A photo of attendees of the Ness Creek Music Festival  participating in a guided forest walk, listening to someone speak.

Festival site inspires teachings about the land

By: Jackie Ledingham December, 2023

Due to the Ness Creek Music Festival’s Boreal Forest location, and the ecological mindset of its founders, a large part of the festival experience has always been about what you can learn from the land.

Since the Festival started in 1991, organizers have made sure that those who attend can not only listen to music and have opportunities to participate in artistic activities, but have experiences that connect them to the land.

The idea for the Festival came also from those that understood that connection to the land. A number of tree planters in the area came together after the local ecological fair inspired the idea for a music festival. “We put together an A-Team, which included Cathy Sproule, and we formed the Ness Creek Cultural and Recreational Society,” says Olson.

The Ness Creek land was already in Olson’s family. When his father retired from farming, his tree planting company purchased the land that ended up being the perfect place for a festival.
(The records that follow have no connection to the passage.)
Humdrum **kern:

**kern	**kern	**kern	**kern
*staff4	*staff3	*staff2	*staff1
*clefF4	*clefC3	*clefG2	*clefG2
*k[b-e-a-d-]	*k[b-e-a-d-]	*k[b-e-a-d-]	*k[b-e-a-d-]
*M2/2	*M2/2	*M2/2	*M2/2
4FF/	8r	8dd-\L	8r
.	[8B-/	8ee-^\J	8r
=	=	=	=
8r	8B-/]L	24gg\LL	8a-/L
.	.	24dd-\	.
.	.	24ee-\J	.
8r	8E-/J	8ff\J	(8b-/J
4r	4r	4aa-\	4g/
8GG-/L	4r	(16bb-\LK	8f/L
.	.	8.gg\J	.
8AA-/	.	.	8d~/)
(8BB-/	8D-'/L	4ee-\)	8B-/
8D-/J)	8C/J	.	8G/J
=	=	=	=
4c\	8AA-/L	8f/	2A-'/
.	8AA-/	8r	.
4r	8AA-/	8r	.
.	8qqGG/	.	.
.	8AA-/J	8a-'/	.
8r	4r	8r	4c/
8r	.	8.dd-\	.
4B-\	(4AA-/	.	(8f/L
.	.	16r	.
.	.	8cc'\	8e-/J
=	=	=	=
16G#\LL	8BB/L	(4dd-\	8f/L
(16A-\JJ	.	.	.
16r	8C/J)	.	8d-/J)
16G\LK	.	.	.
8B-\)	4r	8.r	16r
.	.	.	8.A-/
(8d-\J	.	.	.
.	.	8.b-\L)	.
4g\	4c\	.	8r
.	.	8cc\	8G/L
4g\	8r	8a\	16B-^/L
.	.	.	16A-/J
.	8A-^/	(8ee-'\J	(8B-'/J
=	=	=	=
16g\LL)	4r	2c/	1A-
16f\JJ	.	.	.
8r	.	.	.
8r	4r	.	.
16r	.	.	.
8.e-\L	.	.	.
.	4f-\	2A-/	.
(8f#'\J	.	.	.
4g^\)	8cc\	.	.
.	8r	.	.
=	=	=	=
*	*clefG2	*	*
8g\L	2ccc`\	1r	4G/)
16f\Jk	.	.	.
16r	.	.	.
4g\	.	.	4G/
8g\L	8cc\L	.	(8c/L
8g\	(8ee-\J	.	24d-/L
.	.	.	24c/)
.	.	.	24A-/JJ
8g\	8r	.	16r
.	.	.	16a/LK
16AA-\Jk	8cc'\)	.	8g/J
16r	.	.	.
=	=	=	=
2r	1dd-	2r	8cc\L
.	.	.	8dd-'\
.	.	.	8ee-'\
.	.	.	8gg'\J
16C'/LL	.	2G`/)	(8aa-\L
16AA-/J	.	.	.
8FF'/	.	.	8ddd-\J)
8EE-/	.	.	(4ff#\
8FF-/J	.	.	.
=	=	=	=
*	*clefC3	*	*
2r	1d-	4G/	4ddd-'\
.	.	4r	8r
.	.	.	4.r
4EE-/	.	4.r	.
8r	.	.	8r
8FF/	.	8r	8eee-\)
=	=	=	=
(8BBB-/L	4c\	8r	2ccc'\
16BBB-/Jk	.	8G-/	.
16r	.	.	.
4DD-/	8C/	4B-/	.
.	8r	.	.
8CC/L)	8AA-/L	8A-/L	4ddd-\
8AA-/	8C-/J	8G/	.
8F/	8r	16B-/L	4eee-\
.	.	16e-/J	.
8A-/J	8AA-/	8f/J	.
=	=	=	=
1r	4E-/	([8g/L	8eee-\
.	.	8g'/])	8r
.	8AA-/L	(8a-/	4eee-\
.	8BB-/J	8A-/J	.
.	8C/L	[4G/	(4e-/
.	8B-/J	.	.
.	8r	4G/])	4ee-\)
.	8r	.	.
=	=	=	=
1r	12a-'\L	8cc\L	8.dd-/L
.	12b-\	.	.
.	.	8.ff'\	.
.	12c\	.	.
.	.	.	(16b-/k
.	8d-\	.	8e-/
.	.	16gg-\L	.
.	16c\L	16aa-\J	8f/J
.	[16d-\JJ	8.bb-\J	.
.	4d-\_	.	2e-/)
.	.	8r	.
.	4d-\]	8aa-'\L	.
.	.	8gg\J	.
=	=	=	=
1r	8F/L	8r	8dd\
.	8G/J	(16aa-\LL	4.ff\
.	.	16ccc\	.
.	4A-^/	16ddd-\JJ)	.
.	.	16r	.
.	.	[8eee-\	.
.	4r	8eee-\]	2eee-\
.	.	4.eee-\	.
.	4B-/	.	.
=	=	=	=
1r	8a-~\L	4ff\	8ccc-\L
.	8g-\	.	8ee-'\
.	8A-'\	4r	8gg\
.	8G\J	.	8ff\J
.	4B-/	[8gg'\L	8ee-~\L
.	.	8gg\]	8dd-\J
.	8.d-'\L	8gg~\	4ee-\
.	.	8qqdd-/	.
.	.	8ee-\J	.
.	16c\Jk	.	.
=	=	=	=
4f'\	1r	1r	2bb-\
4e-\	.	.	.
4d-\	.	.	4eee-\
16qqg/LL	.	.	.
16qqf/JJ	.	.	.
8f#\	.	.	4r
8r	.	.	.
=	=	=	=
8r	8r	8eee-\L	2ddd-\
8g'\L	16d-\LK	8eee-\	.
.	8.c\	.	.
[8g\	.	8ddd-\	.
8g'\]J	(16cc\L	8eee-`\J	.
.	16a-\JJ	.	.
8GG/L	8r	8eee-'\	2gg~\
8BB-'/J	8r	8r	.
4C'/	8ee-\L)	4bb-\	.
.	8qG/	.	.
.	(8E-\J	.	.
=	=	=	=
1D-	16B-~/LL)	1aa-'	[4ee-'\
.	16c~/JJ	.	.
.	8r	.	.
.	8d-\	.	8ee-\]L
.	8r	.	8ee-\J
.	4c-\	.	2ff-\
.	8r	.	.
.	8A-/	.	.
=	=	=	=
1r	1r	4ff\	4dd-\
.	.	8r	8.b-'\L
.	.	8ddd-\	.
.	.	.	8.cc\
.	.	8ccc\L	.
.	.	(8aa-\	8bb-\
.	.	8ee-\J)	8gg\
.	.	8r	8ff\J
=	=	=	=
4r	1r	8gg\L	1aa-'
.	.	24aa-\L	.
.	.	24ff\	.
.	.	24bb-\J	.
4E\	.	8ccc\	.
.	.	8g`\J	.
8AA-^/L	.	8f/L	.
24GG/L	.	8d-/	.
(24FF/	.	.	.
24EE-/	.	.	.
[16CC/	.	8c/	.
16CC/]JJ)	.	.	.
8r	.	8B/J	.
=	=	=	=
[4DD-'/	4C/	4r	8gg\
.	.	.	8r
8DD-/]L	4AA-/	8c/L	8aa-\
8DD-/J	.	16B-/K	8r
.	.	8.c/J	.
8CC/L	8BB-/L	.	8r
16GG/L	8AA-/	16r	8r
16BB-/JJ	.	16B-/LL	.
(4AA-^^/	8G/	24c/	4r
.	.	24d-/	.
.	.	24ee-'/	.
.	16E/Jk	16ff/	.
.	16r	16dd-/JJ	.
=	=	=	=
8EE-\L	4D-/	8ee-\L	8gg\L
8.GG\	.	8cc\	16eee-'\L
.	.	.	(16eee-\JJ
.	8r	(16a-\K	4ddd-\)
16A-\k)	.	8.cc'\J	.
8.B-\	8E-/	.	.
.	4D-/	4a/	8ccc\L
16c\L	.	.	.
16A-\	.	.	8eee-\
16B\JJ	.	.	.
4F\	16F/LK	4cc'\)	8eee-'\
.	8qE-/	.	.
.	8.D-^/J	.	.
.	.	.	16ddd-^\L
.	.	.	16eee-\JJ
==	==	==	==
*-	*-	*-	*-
The evolution of the Ness Creek Music Festival was an organic process where everyone who attended, performed and organized the event provided input into what types of activities should take place.
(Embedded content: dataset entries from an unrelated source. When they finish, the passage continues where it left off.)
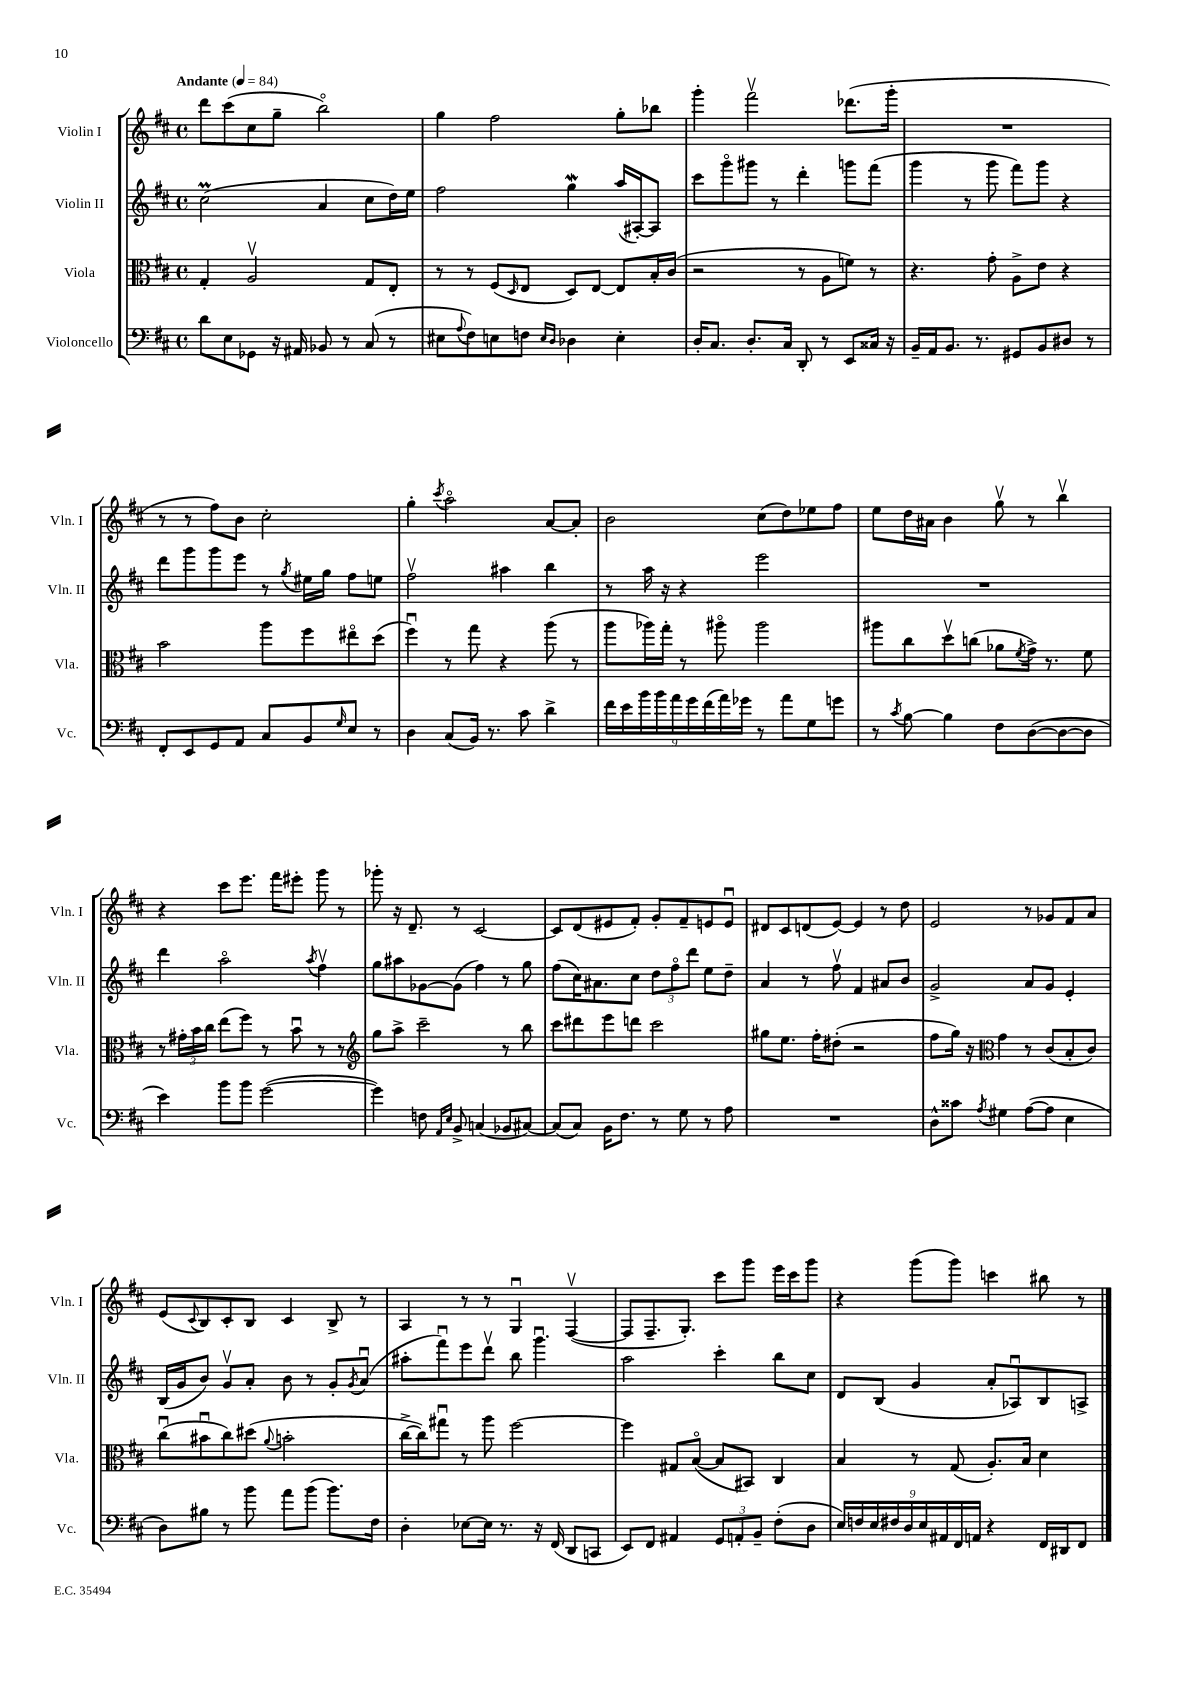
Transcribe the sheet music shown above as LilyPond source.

<<
\new StaffGroup <<
\new Staff = "s0" \with { instrumentName = "Violin I" shortInstrumentName = "Vln. I" } {
    \clef treble \key d \major \defaultTimeSignature \time 4/4 \tempo "Andante" 4 = 84
    d'''8 cis'''8( cis''8 g''8-- b''2\flageolet) |
    g''4 fis''2 g''8-. bes''8 |
    g'''4-. fis'''2\upbow des'''8.( g'''16-. |
    R1 |
    r8 r8 fis''8) b'8 cis''2-. |
    g''4-. \acciaccatura { cis'''8 } a''2\flageolet a'8~ a'8-. |
    b'2 cis''8( d''8) ees''8 fis''8 |
    e''8 d''16 ais'16 b'4 g''8\upbow r8 b''4\upbow |
    r4 cis'''8 e'''8. fis'''16 eis'''8-. g'''8 r8 |
    ges'''8-. r16 d'8.-- r8 cis'2~ |
    cis'8 d'8( eis'8 fis'8-.) g'8-. fis'8-- e'8 e'8\downbow |
    dis'8 cis'8 d'8( e'8~) e'4 r8 d''8 |
    e'2 r8 ges'8 fis'8 a'8 |
    e'8( \appoggiatura { cis'8 } b8) cis'8-. b8 cis'4 b8-> r8 |
    a4 r8 r8 g4\downbow fis4~\upbow( |
    fis8 fis8.-- g8.-.) cis'''8 g'''8 e'''16 cis'''16 g'''8 |
    r4 g'''8( g'''8) c'''4 bis''8 r8 \bar "|." |
}
\new Staff = "s1" \with { instrumentName = "Violin II" shortInstrumentName = "Vln. II" } {
    \clef treble \key d \major \defaultTimeSignature \time 4/4
    cis''2\prall( a'4 cis''8 d''16) e''16 |
    fis''2 g''4\mordent a''16( ais16~-.) ais8 |
    cis'''8 g'''8\flageolet gis'''8 r8 d'''4-. g'''8 fis'''8( |
    g'''4 r8 g'''8 fis'''8) g'''8 r4 |
    d'''8 g'''8 g'''8 e'''8 r8 \acciaccatura { g''8 } eis''16 g''16 fis''8 e''8 |
    fis''2\upbow ais''4 b''4 |
    r8 a''16 r16 r4 e'''2 |
    R1 |
    d'''4 a''2\flageolet \acciaccatura { a''8 } fis''4\upbow |
    g''8 ais''8 ges'8~ ges'8( fis''4) r8 g''8 |
    fis''8( cis''16) ais'8. cis''8 \tuplet 3/2 { d''8 fis''8\flageolet d'''8 } e''8 d''8-- |
    a'4 r8 fis''8\upbow fis'4 ais'8 b'8 |
    g'2-> a'8 g'8 e'4-. |
    b16( g'16 b'8) g'8\upbow a'8-. b'8 r8 g'8-. \acciaccatura { g'8 } a'8\downbow( |
    ais''8-. fis'''8\downbow) e'''8 d'''8\upbow b''8 g'''4.\downbow |
    a''2 cis'''4-. b''8 cis''8 |
    d'8 b8( g'4 a'8-. aes8\downbow) b8 a8-> \bar "|." |
}
\new Staff = "s2" \with { instrumentName = "Viola" shortInstrumentName = "Vla." } {
    \clef alto \key d \major \defaultTimeSignature \time 4/4
    g4-. a2\upbow g8 e8-. |
    r8 r8 fis8( \grace { d16 } e8 d8) e8~ e8 b16-. cis'16( |
    r2 r8 a8 f'8) r8 |
    r4. g'8-. a8-> e'8 r4 |
    b'2 a''8 fis''8 eis''8\flageolet d''8( |
    fis''4\downbow) r8 g''8 r4 a''8( r8 |
    a''8 aes''16) g''16-. r8 ais''8\flageolet ais''2 |
    ais''8 cis''8 d''8\upbow c''8( aes'8 \acciaccatura { fis'8 } g'16->) r8. fis'8 |
    r8 \tuplet 3/2 { gis'16-. b'16 cis''16 } e''8( fis''8) r8 b'8\downbow r8 r8 |
    \clef treble g''8 a''8-> cis'''2-- r8 b''8 |
    cis'''8 dis'''8 e'''8 d'''8 cis'''2 |
    gis''8 e''8. fis''16-. dis''8-.( r2 |
    fis''8 g''16) r16 \clef alto g'4 r8 cis'8( b8-. cis'8) |
    cis''8\downbow( bis'8\downbow cis''8) dis''8( \appoggiatura { a'8 } b'2-. |
    cis''16~-> cis''16) gis''8\downbow r8 a''8 fis''2~ |
    fis''4 gis8 b8~\flageolet( b8 bis,8) cis4 |
    b4 r8 g8( a8.-.) b16 d'4 \bar "|." |
}
\new Staff = "s3" \with { instrumentName = "Violoncello" shortInstrumentName = "Vc." } {
    \clef bass \key d \major \defaultTimeSignature \time 4/4
    d'8 e8 ges,8 r16 ais,16 bes,8 r8 cis8( r8 |
    eis8 \appoggiatura { a8 } fis8) e8 f8 \grace { e16 d16 } des4 e4-. |
    d16-. cis8. d8.-. cis16 d,8-. r8 e,8 cisis16 r16 |
    b,16-- a,16 b,8. r8. gis,8 b,8 dis8 r8 |
    fis,8-. e,8 g,8 a,8 cis8 b,8 \grace { g16 } e8 r8 |
    d4 cis8( b,16) r8. cis'8 d'4-> |
    \tuplet 9/8 { fis'16 e'16 b'16 b'16 a'16 g'16 fis'16( a'16) ges'16 } r8 a'8 g8 g'8 |
    r8 \acciaccatura { cis'8 } b8~ b4 fis8 d8~( d8~ d8 |
    e'4) b'8 b'8 g'2~( |
    g'4) f8 \grace { a,16 e16 } b,8-> c4( bes,8 cis8~) |
    cis8( cis8) b,16 fis8. r8 g8 r8 a8 |
    R1 |
    d8-^ cisis'8 \acciaccatura { a8 } gis4 a8~( a8 e4 |
    d8) bis8 r8 b'8 a'8 b'8( b'8.) fis16 |
    d4-. ees8~ ees16 r8. r16 fis,16( d,8 c,8 |
    e,8) fis,8 ais,4 \tuplet 3/2 { g,8 a,8-. b,8-- } fis8-.( d8 |
    \tuplet 9/8 { e16) f16 e16 fis16 d16 e16 ais,16 fis,16 a,16 } r4 fis,16 dis,16 fis,8 \bar "|." |
}
>>
>>
\layout { \context { \Score \remove "Bar_number_engraver" } }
Indigenous input and participation has always informed their programming, as well as, respect for land-based learnings. In honour of that relationship, the Festival now starts with an opening ceremony led by Elder Randy Morin from the Big River First Nation, and a daily sweat led by Raymond Masuskapoe from Sandy Lake. Other offerings over the years included medicine walks where people can learn about the medicines the forest provides and participate in activities such as birch bark basket-making and beadwork.

Olson often leads the forest walk at the Festival. Along the walk people learn about the creek and its importance in the ecosystem, what plants can be harvested to eat and how they can be used in different ways, how the forest can provide shelter, as well as, how the wood helps to heat some (10,000 sq ft) of the buildings at the site through their boiler system and can be self-sustaining when used properly. In 2022, an artist installation provided stethoscopes along the route where people could listen to the heartbeat of the trees.

Olson says the Ness Creek land is a much needed connection for people especially after the pandemic, and encourages people to come out to the Festival or to experience the land through the trails and forest garden. “You will find a connection to something that is real and challenges you.”

The Ness Creek Festival receives annual funding from SaskFestivals administered by SK Arts, thanks to funding from Sask Lotteries.